There are also 600 reports detailing where specific surveillance technologies were exported to that have been compiled by activists, journalists and researchers from looking at open source records, as well as investigative and technical reports, and government licensing data.
"We've been researching the global surveillance industry since 2010. The industry is opaque by design – they don't want to be held accountable for the actions they take," Privacy International's advocacy officer Matthew Rice told IBTimes UK.
"We've seen that when these companies are left to their own devices, it leads to a deep violation of human rights. This resource is an antidote to that by trying to shed more light on this industry and their practices."
Making it harder for governments to turn a blind eye
PI says that in the short term, the database will make the public much more aware of these companies, but in the long term, the visibility will hopefully make governments look more closely at the potential human rights impact when they consider whether to approve export licences for companies that want to sell surveillance technologies to other countries.
"We don't reject the fact that surveillance technology is used for law enforcement, but the problem is that if you don't have a proper legal framework, we've seen this technology being exported to Bahrain and used to torture activists.
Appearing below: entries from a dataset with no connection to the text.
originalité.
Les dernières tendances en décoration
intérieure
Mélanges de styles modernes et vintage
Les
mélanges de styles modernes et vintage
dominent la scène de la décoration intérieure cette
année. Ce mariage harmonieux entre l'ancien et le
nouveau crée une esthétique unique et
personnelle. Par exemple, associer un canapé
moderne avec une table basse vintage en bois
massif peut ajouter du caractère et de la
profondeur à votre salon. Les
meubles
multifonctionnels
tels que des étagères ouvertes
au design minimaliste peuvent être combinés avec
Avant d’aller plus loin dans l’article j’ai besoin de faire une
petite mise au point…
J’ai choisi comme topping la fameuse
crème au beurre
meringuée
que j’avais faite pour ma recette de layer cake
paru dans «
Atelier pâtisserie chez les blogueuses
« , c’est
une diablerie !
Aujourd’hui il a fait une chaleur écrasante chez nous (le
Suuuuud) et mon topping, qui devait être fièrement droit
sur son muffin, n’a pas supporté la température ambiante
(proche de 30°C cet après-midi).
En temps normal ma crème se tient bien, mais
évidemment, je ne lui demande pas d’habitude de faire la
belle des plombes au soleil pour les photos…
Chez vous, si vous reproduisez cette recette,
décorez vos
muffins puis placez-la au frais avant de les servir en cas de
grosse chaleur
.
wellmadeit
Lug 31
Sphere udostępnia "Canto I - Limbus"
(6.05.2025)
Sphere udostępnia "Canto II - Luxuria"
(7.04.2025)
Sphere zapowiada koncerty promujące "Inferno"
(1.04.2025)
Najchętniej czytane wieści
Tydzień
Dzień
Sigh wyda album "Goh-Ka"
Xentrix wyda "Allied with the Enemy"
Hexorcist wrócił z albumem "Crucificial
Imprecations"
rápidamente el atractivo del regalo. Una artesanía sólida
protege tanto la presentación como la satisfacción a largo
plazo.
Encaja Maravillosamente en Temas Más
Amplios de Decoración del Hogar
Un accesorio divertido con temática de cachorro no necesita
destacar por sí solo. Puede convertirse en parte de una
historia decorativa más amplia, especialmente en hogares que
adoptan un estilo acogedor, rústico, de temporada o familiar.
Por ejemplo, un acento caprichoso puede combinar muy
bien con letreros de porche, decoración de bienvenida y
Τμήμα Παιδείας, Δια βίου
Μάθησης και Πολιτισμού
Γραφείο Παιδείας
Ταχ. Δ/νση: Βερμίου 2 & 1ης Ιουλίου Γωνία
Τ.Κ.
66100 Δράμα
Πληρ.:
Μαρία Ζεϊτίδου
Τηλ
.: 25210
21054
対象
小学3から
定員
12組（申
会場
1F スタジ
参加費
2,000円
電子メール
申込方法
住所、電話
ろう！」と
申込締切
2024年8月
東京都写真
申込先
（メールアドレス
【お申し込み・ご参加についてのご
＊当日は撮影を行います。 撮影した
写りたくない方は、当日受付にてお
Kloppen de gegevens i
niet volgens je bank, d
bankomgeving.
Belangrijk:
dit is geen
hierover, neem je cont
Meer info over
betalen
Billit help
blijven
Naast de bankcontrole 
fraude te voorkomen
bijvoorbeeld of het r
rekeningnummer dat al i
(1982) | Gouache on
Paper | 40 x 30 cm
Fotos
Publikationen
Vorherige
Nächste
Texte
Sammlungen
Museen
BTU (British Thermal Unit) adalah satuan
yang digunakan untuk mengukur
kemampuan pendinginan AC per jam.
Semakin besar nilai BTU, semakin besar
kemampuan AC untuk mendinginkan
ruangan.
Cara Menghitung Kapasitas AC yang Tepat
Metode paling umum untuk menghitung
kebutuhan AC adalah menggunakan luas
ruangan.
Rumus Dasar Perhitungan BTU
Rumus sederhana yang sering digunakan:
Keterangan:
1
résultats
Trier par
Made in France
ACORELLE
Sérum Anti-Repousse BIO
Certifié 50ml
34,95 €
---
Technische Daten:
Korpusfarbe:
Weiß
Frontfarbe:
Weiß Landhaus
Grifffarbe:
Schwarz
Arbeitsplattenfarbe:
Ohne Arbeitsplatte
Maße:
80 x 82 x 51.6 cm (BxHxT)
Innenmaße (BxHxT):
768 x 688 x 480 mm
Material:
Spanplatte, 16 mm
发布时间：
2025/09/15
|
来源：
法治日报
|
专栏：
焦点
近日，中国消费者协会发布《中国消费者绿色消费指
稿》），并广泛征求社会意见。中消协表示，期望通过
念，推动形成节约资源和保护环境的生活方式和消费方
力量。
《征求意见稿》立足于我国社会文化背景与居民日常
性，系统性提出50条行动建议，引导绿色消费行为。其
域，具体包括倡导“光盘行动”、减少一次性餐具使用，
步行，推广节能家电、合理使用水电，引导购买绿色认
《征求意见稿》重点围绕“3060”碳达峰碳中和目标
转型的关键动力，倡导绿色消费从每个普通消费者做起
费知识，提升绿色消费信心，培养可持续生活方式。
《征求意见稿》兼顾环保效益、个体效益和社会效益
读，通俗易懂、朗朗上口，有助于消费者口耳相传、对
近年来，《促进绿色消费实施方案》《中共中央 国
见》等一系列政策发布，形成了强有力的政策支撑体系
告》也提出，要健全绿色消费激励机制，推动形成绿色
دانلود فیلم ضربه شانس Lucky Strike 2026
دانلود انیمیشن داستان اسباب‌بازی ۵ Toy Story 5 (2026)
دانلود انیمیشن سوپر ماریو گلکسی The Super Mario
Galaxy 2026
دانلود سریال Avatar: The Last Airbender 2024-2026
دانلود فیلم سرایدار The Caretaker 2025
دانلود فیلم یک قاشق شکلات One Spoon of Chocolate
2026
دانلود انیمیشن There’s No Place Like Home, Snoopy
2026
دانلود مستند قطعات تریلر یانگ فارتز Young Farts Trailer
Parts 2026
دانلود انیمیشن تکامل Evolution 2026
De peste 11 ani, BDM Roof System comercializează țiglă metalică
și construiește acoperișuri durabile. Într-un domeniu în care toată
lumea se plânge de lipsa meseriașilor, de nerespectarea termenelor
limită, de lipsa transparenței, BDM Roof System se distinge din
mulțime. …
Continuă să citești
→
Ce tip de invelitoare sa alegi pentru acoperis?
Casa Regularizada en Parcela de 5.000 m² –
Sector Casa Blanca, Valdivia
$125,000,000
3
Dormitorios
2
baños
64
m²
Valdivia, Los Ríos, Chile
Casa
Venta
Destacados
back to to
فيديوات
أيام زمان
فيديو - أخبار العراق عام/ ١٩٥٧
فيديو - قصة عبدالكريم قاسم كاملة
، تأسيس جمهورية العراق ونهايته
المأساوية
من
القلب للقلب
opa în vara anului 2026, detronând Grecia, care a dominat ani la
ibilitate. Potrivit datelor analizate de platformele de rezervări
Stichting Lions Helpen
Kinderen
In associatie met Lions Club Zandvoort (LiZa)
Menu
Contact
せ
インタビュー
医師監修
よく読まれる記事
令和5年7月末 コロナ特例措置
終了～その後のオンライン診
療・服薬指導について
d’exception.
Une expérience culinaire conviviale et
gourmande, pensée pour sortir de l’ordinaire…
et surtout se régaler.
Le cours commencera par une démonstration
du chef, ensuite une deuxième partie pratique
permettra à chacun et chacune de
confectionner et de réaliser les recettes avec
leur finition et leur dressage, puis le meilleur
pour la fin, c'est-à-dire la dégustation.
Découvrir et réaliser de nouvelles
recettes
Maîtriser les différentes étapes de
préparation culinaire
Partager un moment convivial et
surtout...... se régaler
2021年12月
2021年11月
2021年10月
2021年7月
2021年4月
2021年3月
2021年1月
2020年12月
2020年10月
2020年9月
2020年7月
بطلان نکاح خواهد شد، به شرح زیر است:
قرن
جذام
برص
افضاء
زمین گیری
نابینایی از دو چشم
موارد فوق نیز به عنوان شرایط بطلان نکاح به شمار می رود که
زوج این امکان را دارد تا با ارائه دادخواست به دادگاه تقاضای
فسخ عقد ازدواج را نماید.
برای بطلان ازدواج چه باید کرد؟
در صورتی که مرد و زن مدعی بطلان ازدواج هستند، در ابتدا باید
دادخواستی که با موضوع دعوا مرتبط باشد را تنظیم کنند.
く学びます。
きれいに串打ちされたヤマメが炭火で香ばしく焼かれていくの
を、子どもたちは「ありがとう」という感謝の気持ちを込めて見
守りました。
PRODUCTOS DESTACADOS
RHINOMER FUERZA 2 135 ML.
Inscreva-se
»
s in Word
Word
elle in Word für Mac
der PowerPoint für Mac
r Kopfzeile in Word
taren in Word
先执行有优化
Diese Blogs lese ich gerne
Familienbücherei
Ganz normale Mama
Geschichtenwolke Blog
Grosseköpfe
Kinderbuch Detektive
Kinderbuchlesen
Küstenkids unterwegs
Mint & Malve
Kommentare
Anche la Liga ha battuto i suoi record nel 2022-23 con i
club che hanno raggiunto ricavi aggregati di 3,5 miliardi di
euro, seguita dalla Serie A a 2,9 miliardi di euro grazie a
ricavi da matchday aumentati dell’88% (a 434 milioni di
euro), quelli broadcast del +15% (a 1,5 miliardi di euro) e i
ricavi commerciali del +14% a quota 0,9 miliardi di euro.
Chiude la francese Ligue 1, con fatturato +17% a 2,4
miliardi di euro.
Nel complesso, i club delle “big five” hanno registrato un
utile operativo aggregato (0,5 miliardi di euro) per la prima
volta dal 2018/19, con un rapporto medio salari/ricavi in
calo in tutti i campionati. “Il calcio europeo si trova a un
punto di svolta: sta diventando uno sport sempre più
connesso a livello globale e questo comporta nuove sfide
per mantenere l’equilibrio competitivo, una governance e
If you went back to the company and asked them if they would be happy with the result of that trade taking place, it would be hard for them to argue that they were," stressed Rice.
"A balance can be built whereby the company's success is not off the back of human rights abuses."
Of all the vastly creepy, privacy-invading solutions that the PI has seen and catalogued in the database, there are four technologies in particular that has the privacy activists most concerned.
One solution to spy on them all
South African firm VASTech's Zebra solution is a nationwide monitoring centre that is able to collect data from international cables at the scale of an entire country's communications. The solution was sold to Colonel Gadhafi, who used it to spy on up to 40 million minutes of mobile and landline conversations a month.
Then there is Verint, a US and Israeli company that has developed a solution called Skylock that has the ability to track and locate any mobile phone in the world. "At the moment there are solutions where you can do this locally but we've never seen this on such a large scale, tracking and locating a mobile phone internationally from one country to another," said Rice.
Harking from Italy is GR Sistemi's Dark Eagle – an intrusion technology targeting devices that switches on the camera and microphone, as well as logging all the key strokes a user makes on their device.
And from the UK, BAE Systems' Applied Intelligence division has a solution called X-Stream (from its acquisition of Danish cybersecurity firm ETI) that recognises patterns in order to monitor the internet for specific keywords by collecting data on hundreds of variables including usernames, IP addresses, file titles, email contents and email attachments.
Democracy and international security is at stake
PI has also released the Global Surveillance Industry report that charts the surveillance industry from its infancy in the 1970s with wiretapping equipment up until the present day, particularly highlighting 152 reported exports of surveillance technologies to the Middle East and north African regions.
"While pro-active due diligence on the behalf of companies is a necessary start, without instruments capable of restricting transfers and shining a light on the companies and the trade, surveillance technologies developed in and traded from the West will further undermine privacy and facilitate other abuses," the report concludes.
"This will not only undermine the human rights of individuals in some of the most authoritarian countries across the world in the name of security, it will also undermine democratisation itself, leading to instability and, ultimately, international insecurity."